Kiera Sands noticed that there were a lot of cliques at her school Garibaldi Secondary and that bothered her.
After seeing a program on television called If You Really Knew Me, Sands thought something similar might be helpful to break down barriers among students at her school.
So she decided to approach the school's principal Grant Frend, who jumped on board.
Students in high school have many of the same worries, Frend said, and the program Breaking Down the Walls is meant to teach them to be more empathic towards each other.
"They're all going through heavy stuff," Frend said about high-school students.
He added that he hoped the series of intense workshops would make students notice each other, to create "an epidemic of kindness."

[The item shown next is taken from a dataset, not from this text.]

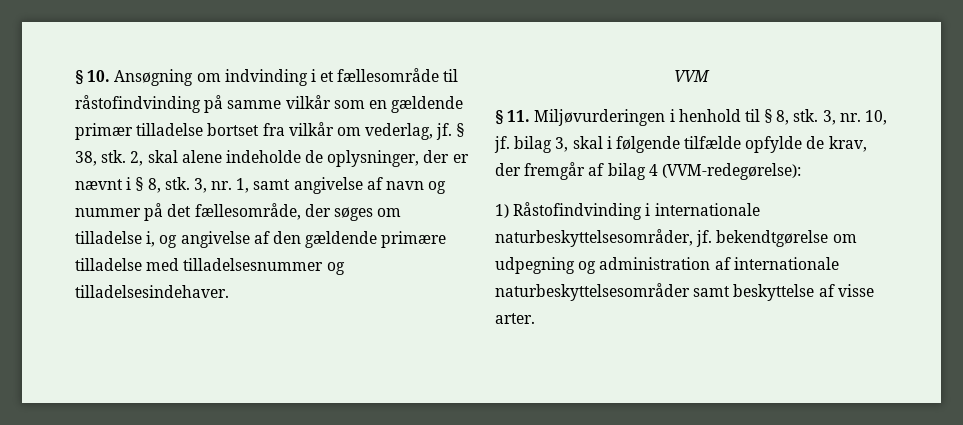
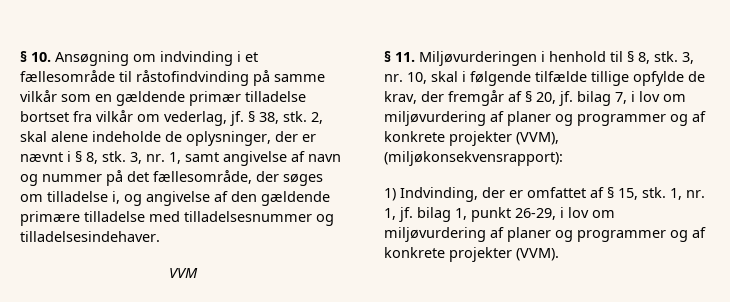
[494,136,569,153] jf. bilag 3, -> (427, 78) none
(742, 142) none -> [591,71,629,86] tillige
[607,163,801,180] [495,202,760,220] [495,229,857,247] [495,257,839,274] [495,283,874,301] [495,313,535,324] bilag 4 (VVM-redegørelse): // 1) Råstofindvinding i internationale naturbeskyttelsesområder, jf. bekendtgørelse om udpegning og administration af internationale naturbeskyttelsesområder samt beskyttelse af visse arter. -> [525,91,686,106] [384,111,706,126] [384,131,559,146] [384,151,563,166] [384,187,705,202] [384,207,615,222] [384,227,706,242] [384,247,559,262] § 20, jf. bilag 7, i lov om miljøvurdering af planer og programmer og af konkrete projekter (VVM), (miljøkonsekvensrapport): // 1) Indvinding, der er omfattet af § 15, stk. 1, nr. 1, jf. bilag 1, punkt 26-29, i lov om miljøvurdering af planer og programmer og af konkrete projekter (VVM).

During Breaking Down the Walls, a three-and-a-half-day series, students were challenged to talk about the issues they are facing.
Frend said it has been one of the "best things I've seen in education."
Sands found that it was hard to be "weird" or "different" at her school, and that there was a negative attitude toward some students, for example, those who didn't have nice clothes.
One exercise was called "cross the line" and students were asked questions like "do you have an eating disorder" or "have you ever bullied anyone."
Sands said she was able to talk about very personal issues that she'd never talked about before, like eating problems and her father's illness.
"The support I got was so inspiring, it was amazing," she said, adding that "everyone in that room was listening."
"I think this is really going to help the school," Sands said.
Phil Boyte, who has been working at high schools and colleges for about 25 years, was at Garibaldi leading his program Breaking Down the Walls.
"There is a need to connect people and make people feel as if they are a significant part of a school community," Boyte said about why he has been doing this work for more than two decades.